Moreover, the proposed equation is useful for antiviral drug activity interpretation, as the mutability of the targeted protein plays an integral role in determining in vivo drug activity. Furthermore, the equation provides a general picture of the mutability of each gene in a targeted viral genome. This can be helpful during drug development researches, and during protocoling of combination therapy. The developers can target proteins translated from the relatively lesser mutating genes.

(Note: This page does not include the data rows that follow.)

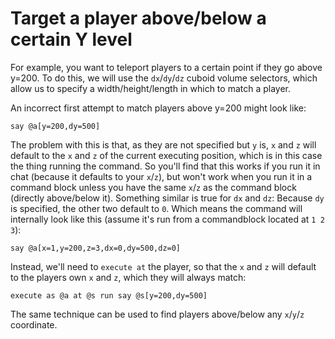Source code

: # Target a player above/below a certain Y level

For example, you want to teleport players to a certain point if they go above y=200. To do this, we will use the `dx`/`dy`/`dz` cuboid volume selectors, which allow us to specify a width/height/length in which to match a player.

An incorrect first attempt to match players above y=200 might look like:

    say @a[y=200,dy=500]

The problem with this is that, as they are not specified but `y` is, `x` and `z` will default to the `x` and `z` of the current executing position, which is in this case the thing running the command. So you'll find that this works if you run it in chat (because it defaults to your `x`/`z`), but won't work when you run it in a command block unless you have the same `x`/`z` as the command block (directly above/below it). Something similar is true for `dx` and `dz`: Because `dy` is specified, the other two default to `0`. Which means the command will internally look like this (assume it's run from a commandblock located at `1 2 3`):
   
    say @a[x=1,y=200,z=3,dx=0,dy=500,dz=0]

Instead, we'll need to `execute at` the player, so that the `x` and `z` will default to the players own `x` and `z`, which they will always match:

    execute as @a at @s run say @s[y=200,dy=500]

The same technique can be used to find players above/below any `x`/`y`/`z` coordinate.

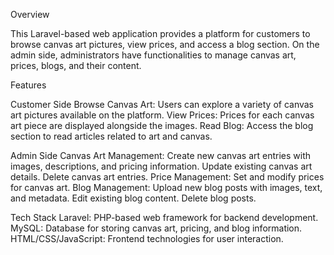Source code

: Overview

This Laravel-based web application provides a platform for customers to browse canvas art pictures, view prices, and access a blog section. On the admin side, administrators have functionalities to manage canvas art, prices, blogs, and their content.

Features

Customer Side
Browse Canvas Art: Users can explore a variety of canvas art pictures available on the platform.
View Prices: Prices for each canvas art piece are displayed alongside the images.
Read Blog: Access the blog section to read articles related to art and canvas.

Admin Side
Canvas Art Management:
Create new canvas art entries with images, descriptions, and pricing information.
Update existing canvas art details.
Delete canvas art entries.
Price Management:
Set and modify prices for canvas art.
Blog Management:
Upload new blog posts with images, text, and metadata.
Edit existing blog content.
Delete blog posts.

Tech Stack
Laravel: PHP-based web framework for backend development.
MySQL: Database for storing canvas art, pricing, and blog information.
HTML/CSS/JavaScript: Frontend technologies for user interaction.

On the other hand, the main disadvantage of the proposed equation is numerical bias during expressing it with numerical values. As an example, the numerical value of the stability index for the HIV-1 genome can be biased. Mansky and Temin reported that the forward mutation rate for HIV-1 was 3.4 × 10−5 mutations per bp per cycle , while Cuevas et al used the intrapatient frequency of premature stop codons to quantify the HIV-1 genome-wide rate of spontaneous mutation in DNA sequences from peripheral blood mononuclear cells, which revealed a mutation rate of (4.1 ± 1.7) × 10−3 per base per cell .
In addition to the fact that the emergence of antiviral drug resistance is a multifactorial process , the proposed equation only provides the probability of spontaneous mutation emergence in a specific gene but does not determine which of these emergent mutations are lethal and which are not. The lethally mutated viral genomes fail to reach the plasma leading to mass deletion of the emergent mutation.
The mathematical analysis of the HIV-1 genome indicates that tat, vpr and vpu are the least mutant genes per duplicate, so they are the best candidates for HIV-1 recombinant subunit vaccines or as a part of “prime and boost” vaccine combinations. Also, protease inhibitors are better candidates, as a base, for antiretroviral combination therapy and the protease inhibitor-based regime represents a high genetic barrier for HIV to overcome. In a wider scope, the proposed equation offers a wider array of options for drug developers and during drug combination protocoling to help predict in vivo antiviral drug activity and to deal with mutation-induced drug resistance.
Availability of Data and Materials
All datasets, on which the conclusions of the manuscript rely, are presented in the main paper.